• **Material shown**:
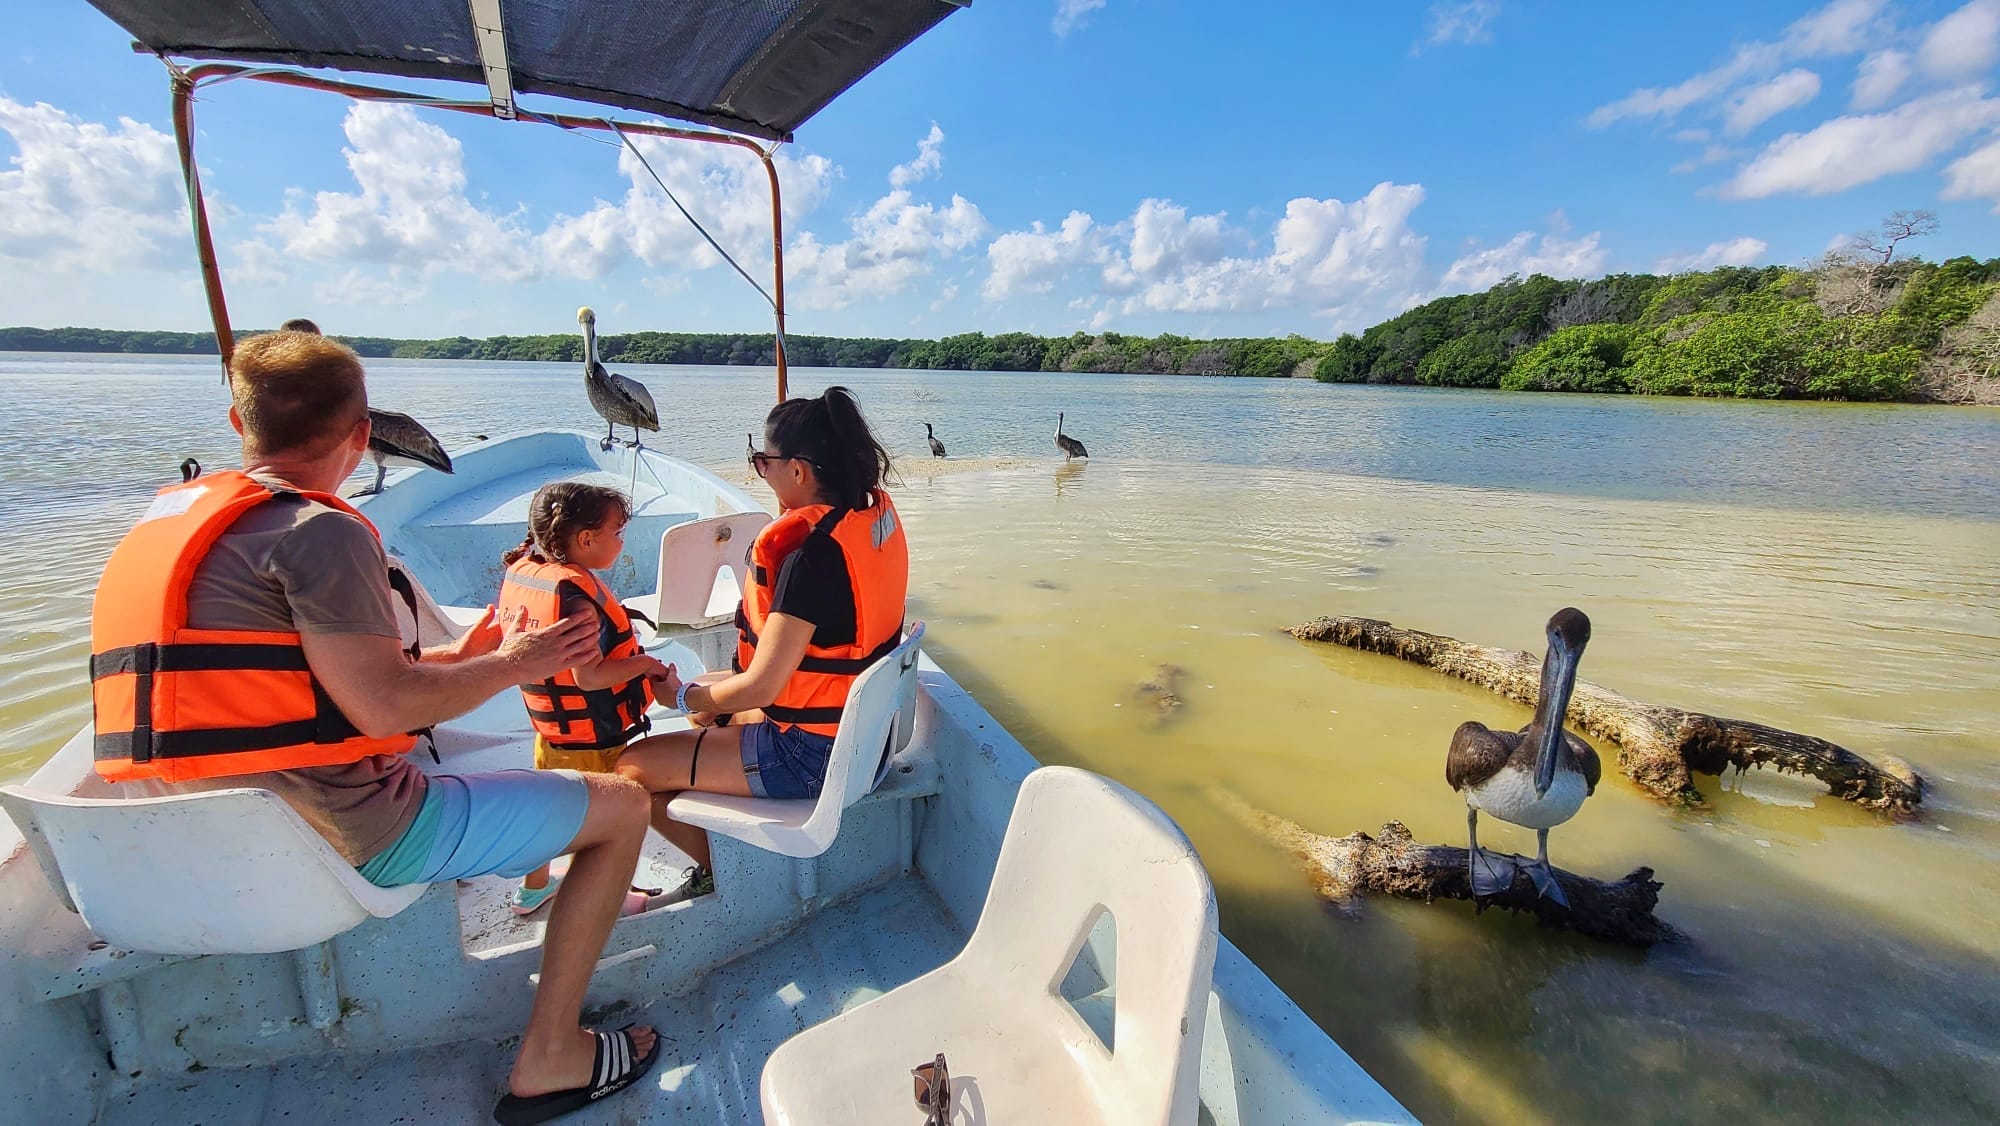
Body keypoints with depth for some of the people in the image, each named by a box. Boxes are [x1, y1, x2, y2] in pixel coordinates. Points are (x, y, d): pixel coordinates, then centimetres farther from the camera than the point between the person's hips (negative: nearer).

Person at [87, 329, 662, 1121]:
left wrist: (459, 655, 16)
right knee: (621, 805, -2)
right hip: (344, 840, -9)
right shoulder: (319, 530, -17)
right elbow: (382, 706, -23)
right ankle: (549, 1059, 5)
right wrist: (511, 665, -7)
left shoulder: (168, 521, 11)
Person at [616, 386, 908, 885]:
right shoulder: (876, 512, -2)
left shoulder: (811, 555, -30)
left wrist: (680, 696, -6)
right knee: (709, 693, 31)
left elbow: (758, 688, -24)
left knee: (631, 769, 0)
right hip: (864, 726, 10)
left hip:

• **Goal of the exercise**: Wherever an image appears, omit it; copy the rest of the records exactly.

• **Your solution**:
Body keypoints with depth for some of the people in the image, each named by a box. Boxes are [x1, y1, x2, y2] in pixel coordinates. Points are (x, y, d): pixel coordinates, then centimetres farther from the camera than the point between the person's hips (negative: nearer).

Person at [87, 329, 662, 1121]:
left wrist: (459, 655, 16)
right knee: (621, 805, -2)
right hip: (344, 840, -9)
right shoulder: (319, 530, -17)
right elbow: (382, 706, -23)
right ankle: (549, 1059, 5)
right wrist: (511, 665, -7)
left shoulder: (168, 521, 11)
Person at [616, 386, 908, 885]:
right shoulder: (876, 512, -2)
left shoulder: (811, 555, -30)
left wrist: (680, 696, -6)
right knee: (709, 693, 31)
left elbow: (758, 688, -24)
left knee: (631, 769, 0)
right hip: (864, 726, 10)
left hip:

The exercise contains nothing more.